In conclusion, taking into account the effect of components discussed above (VO2int, VO2resp), extra VO2tot that could be attributed to the increase of W tot passes from 21% to 17%. However, subtracting resting VO2 (Altman and Ditmer 1968; Du Bois and Du Bois 1916) and including a lactate O2 equivalent of 3.30 ml O2.kg−1 per mmol.L−1 increase in [La]b (Margaria et al. 1971), extra VO2tot amounts to 24.1%.

Hypothesis about mechanical efficiency

It is worth noting that, between 0.5V opt and V opt, extra VO2tot remains consistently lower than the increase of W tot. This mismatch between the increase in mechanical work and the increase in metabolic requirement from 0.5V opt to V opt suggests that there is an increase in apparent mechanical efficiency.
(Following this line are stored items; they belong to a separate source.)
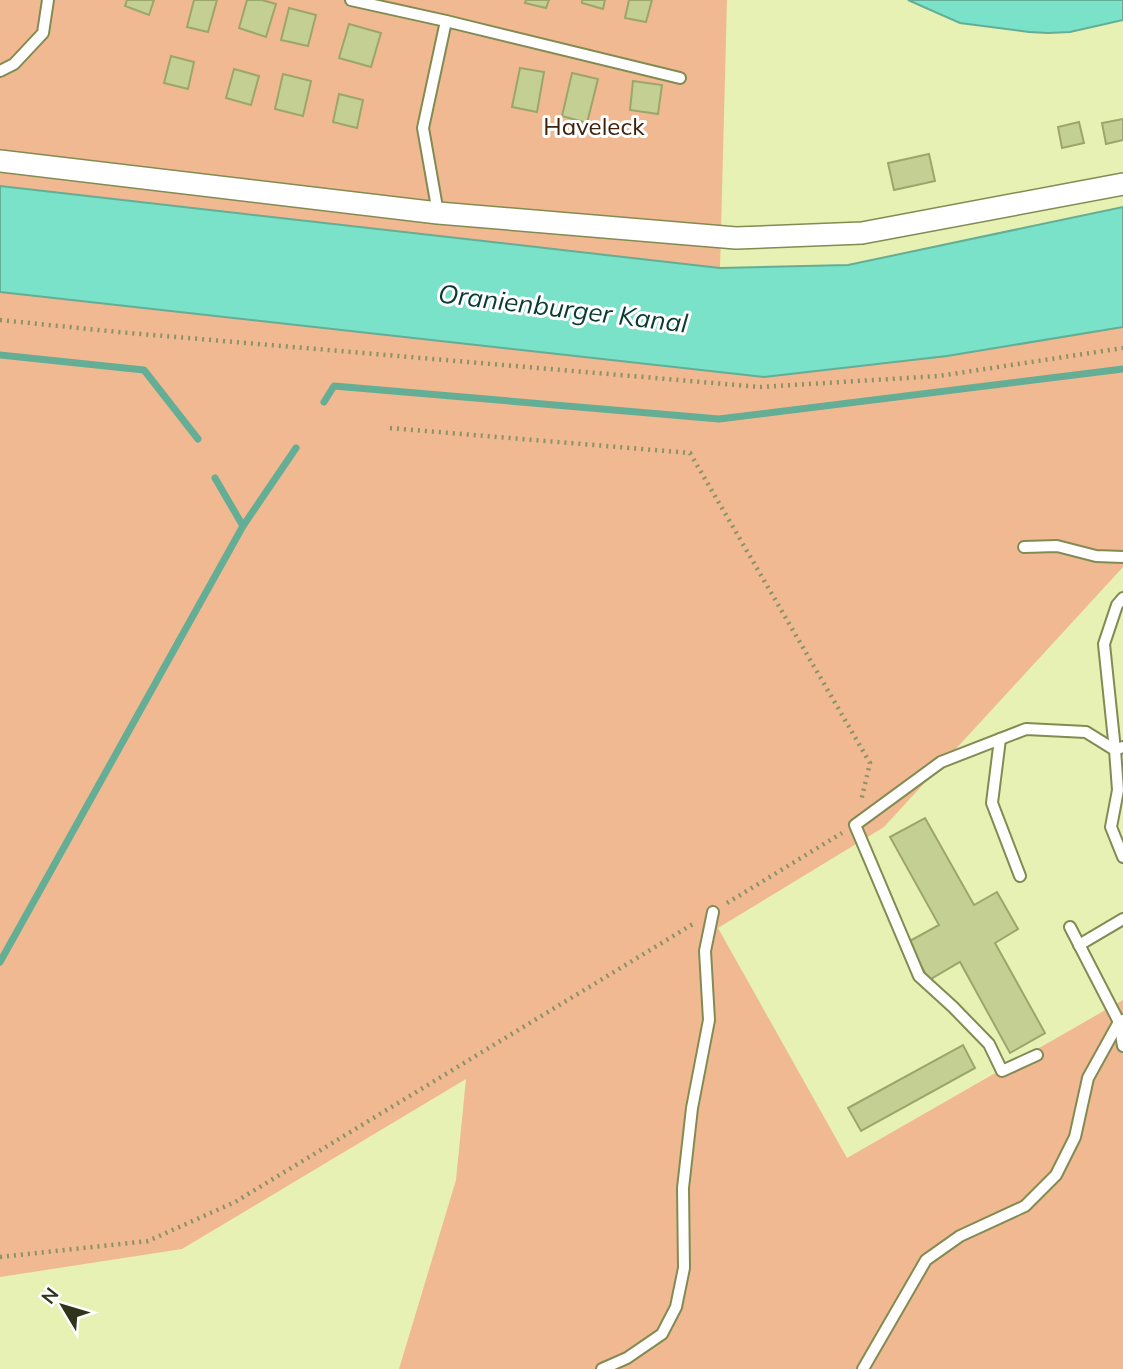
<svg xmlns="http://www.w3.org/2000/svg" width="1123" height="1369" viewBox="0 0 1123 1369" font-family="Mulish,sans-serif">
  <style>
    .green { fill: #f0b992 }
    .water { fill: #79e2c9; stroke: #63ae95; stroke-width: 2 }
    .lines { fill: none; stroke-linecap: round; stroke-linejoin: round }
    .stream { stroke: #63ae95; stroke-width: 7 }
    .building { fill: #c4cf93; stroke: #9ca66b; stroke-width: 2 }
    .lane-casing { stroke: #828b51; stroke-width: 14 }
    .street-casing { stroke: #828b51; stroke-width: 24 }
    .path { stroke: #8a9266; stroke-width: 4.5; stroke-dasharray: 2 5; stroke-linecap: butt }
    .lane { stroke: #fff; stroke-width: 10 }
    .street { stroke: #fff; stroke-width: 21 }
    .labels { text-anchor: middle; dominant-baseline: central; stroke-width: 6; stroke-linejoin: round; paint-order: stroke }
    .park-label { font-size: 24px; fill: #3e220c; stroke: #fff }
    .water-label { font-size: 26px; font-style: italic; fill: #093b31; stroke: #fff }
  </style>
  <rect width="100%" height="100%" fill="#e6f1b3"/>
  <g class="green">
    <path d="M0,0h727l-7,268 -720,-82z"/>
    <path d="M0,292l764,85 183,-21 176,-29v240l-239,260 -166,101 129,230 276,-158v369h-724l57,-189 10,-101 -284,170 -182,28z"/>
  </g>
  <g class="water">
    <path d="M908,0h215v20l-53,12 -22,1 -19,-1 -69,-9z"/>
    <path d="M0,186l720,82 128,-3 275,-58v120l-176,29 -183,21 -764,-85z"/>
  </g>
  <g class="lines">
    <g class="stream">
      <path d="M0,355l144,15 54,69"/>
      <path d="M324,402l10,-16 385,33 404,-50"/>
      <path d="M215,478l28,48"/>
      <path d="M0,962l243,-436 53,-78"/>
    </g>
  </g>
  <g class="building">
    <path d="M127,0h27l-5,15 -24,-9z"/>
    <path d="M194,0h23l-9,32 -21,-5z"/>
    <path d="M247,0h15l14,4 -10,33 -27,-9z"/>
    <path d="M526,0h23l-3,8 -21,-5z"/>
    <path d="M582,0h23l-2,9 -21,-6z"/>
    <path d="M629,0h23l-6,22 -21,-4z"/>
    <path d="M289,8l27,7 -8,31 -27,-6z"/>
    <path d="M349,24l32,9 -10,34 -32,-9z"/>
    <path d="M171,56l23,6 -6,27 -24,-6z"/>
    <path d="M520,68l24,4 -7,40 -25,-5z"/>
    <path d="M234,69l25,7 -8,29 -25,-7z"/>
    <path d="M572,73l26,6 -11,44 -25,-7z"/>
    <path d="M283,74l28,7 -8,35 -28,-7z"/>
    <path d="M633,81l29,4 -4,29 -28,-4z"/>
    <path d="M339,94l24,6 -6,28 -24,-6z"/>
    <path d="M1123,119v21l-17,4 -4,-21z"/>
    <path d="M1079,122l5,21 -22,5 -4,-21z"/>
    <path d="M929,154l6,27 -41,9 -6,-27z"/>
    <path d="M925,818l49,87 23,-13 21,37 -23,14 50,90 -35,20 -50,-91 -31,18 -21,-38 31,-17 -49,-88z"/>
    <path d="M963,1045l12,23 -114,63 -13,-23z"/>
  </g>
  <g class="lines">
    <defs>
      <g id="lane">
        <path d="M351,0l95,21 234,57"/>
        <path d="M0,71l14,-7 29,-31 5,-33"/>
        <path d="M438,213l-15,-85 23,-107"/>
        <path d="M1024,547l33,-1 39,10 27,1"/>
        <path d="M1123,598l-6,7 -13,39 11,106 8,-3"/>
        <path d="M1000,739l-8,64 28,73"/>
        <path d="M1070,927l49,95 4,24"/>
        <path d="M1079,945l44,-26"/>
        <path d="M1037,1055l-35,16 -13,-27 -36,-37 -34,-31 -64,-151 86,-63 85,-33 60,3 29,18 3,40 -7,37 12,30"/>
        <path d="M602,1369l25,-11 35,-24 14,-27 8,-39 -1,-80 9,-80 17,-88 -4,-69 8,-39"/>
        <path d="M863,1369l63,-109 34,-24 65,-30 31,-31 19,-38 13,-59 31,-56 4,-2"/>
      </g>
      <path id="street" d="M0,161l438,52 298,25 126,-5 261,-49"/>
    </defs>
    <use href="#lane" class="lane-casing"/>
    <use href="#street" class="street-casing"/>
    <g class="path">
      <path d="M0,320l118,12 642,55 179,-11 184,-28"/>
      <path d="M390,428l300,25 180,310 -9,38"/>
      <path d="M727,903l115,-70"/>
      <path d="M0,1257l148,-16 87,-39 458,-278"/>
    </g>
    <use href="#lane" class="lane"/>
    <use href="#street" class="street"/>
  </g>
  <g class="labels">
    <g class="park-label">
      <text x="594" y="126">Haveleck</text>
    </g>
    <g class="water-label">
      <text transform="translate(563 308) rotate(7)">Oranienburger Kanal</text>
    </g>
  </g>
  <g transform="translate(63 1306) rotate(308)" stroke="#ffffff" stroke-width="5" paint-order="stroke">
  <path d="M0-5L12 26L0 18L-12 26Z" fill="#30341b"/>
  <text y="-10" font-size="19" font-weight="bold" text-anchor="middle" fill="#30341b">N</text>
  </g>
</svg>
This is line with the work of Lodder et al. (1991), who states that during repeated contractions of the rat extensor digitorum longus muscle mechanical efficiency exhibits a velocity-dependent pattern that may have the same shape as the power–velocity curve. Concerning cycling exercise, Sargeant and Rademaker (1996) and Sargeant (1999) proposed also a general form of the efficiency/velocity relationships for type I and type II muscle fibres. By reference to this model, all muscle fibres are maximally activated during sprint cycling, and the contribution of type II fibres to the total power output and their mechanical efficiency are both higher at V opt. Thus efficiency would be improved at "optimum" pedal speed (V opt) as it was recently speculated by Bogdanis et al. (1996, 1998).

In conclusion, a method was employed to obtain two constant levels of power production in relation to two different pedalling velocities during brief all-out intermittent exercises performed on a cycle ergometer. Both work production and oxygen uptake remained significantly higher at V opt (38.5% and 21%, respectively) compared with 0.5V opt. The present study showed that during this type of exercise, the metabolic strain, based on V̇O2 and Δ[La]b, is higher when exercise is performed at optimal velocity. This confirms the hypothesis that despite similar maximal activation of agonist and antagonist muscles, the rate of energy turnover during repeated all-out exercises is not a fixed value. In fact the latter is mainly dependent on mechanical conditions of muscle contraction. However, the non-proportional increase in mechanical and physiological variables points out that efficiency is higher at V opt. In the light of the present findings, further studies are needed to investigate the influence of a higher pedalling velocity (i.e. lower power output), which enables dissociation of the effect of cycling velocity from the effect of power output on physiological responses.